If the soil in your plant’s pot is completely dry, you will need to start by moistening it so that the roots will also benefit from the water. A common mistake is to drown the Foxtail fern right after a dry period thinking that it needs a lot of water.
This is the case, but giving too much water at once is the best way to finish it off, you should actually water the soil normally, resuming a quiet watering rhythm.
Caring Tips for Asparagus densiflorus
Water is essential to the survival of your plant, however, it is important to balance the rate of watering. As we explained above, overwatering could have fatal consequences for your Asparagus densiflorus.
Touching the soil will let you know whether your plant needs water or not; if it still feels damp, it’s generally best to wait a few more days.
Always keep temperatures stable
It is also a good idea to keep your Asparagus densiflorus at a stable temperature (especially if it is kept indoors!). At GreenShack, we generally recommend staying in the 65 and 85 degrees F range. Of course, do not place your Asparagus densiflorus near a source of hot (or cold) air such as A/C units, radiators or the like.
Keep your Foxtail fern Dust-Free
This one concerns indoor plants, just like on your furniture, dust is also deposited on the leaves of your indoor plants, the problem is that it can prevent them from receiving the necessary light, this would slow down (or even stop) the photosynthesis process, and eventually, they would lose their colors.
For your Foxtail fern, this would be a true descent into hell, and it would also appease the pests.
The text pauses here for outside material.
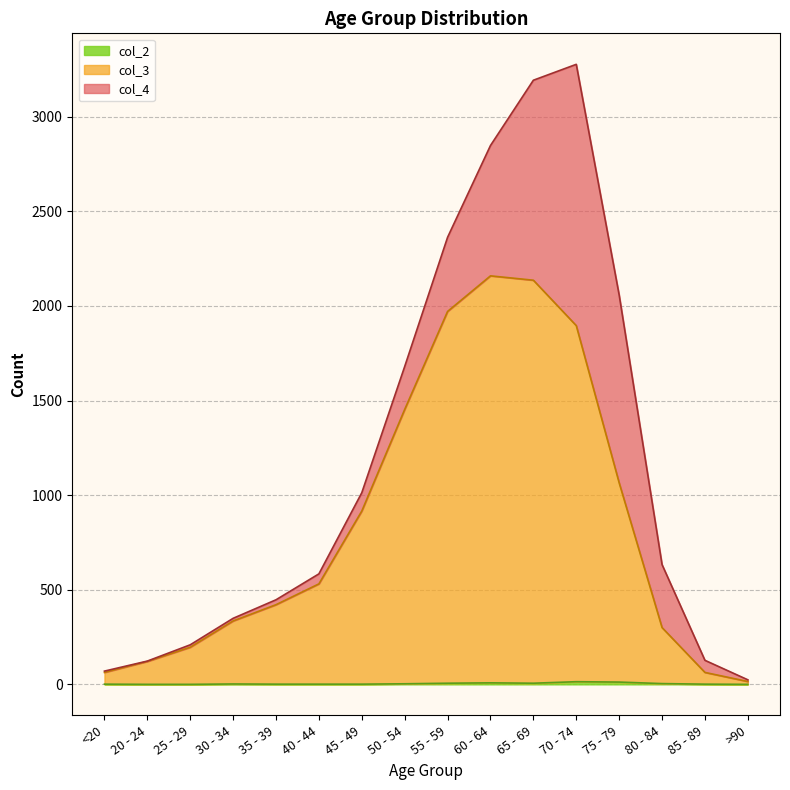

Is the value of col_3 at 40 - 44 greater than the value of col_2 at 20 - 24?

Yes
To remove the dust, gently rub the plant’s leaves with a microfiber cloth. Dust can be removed more easily with a damp cloth, but stay away from corrosive substances like rubbing alcohol!
Keep drainage in mind
If you have a tendency to overwater, you need to keep an eye on your drainage, we advise you to opt for a pot with drainage holes if it is not already the case and a saucer.
You can add volcanic rocks (or any other pebbles with holes) to the bottom of your pot in the interim if your pots don’t already have holes in them. This will help to form a channel so that the water doesn’t pool there for too long (preventing the rot of the roots!).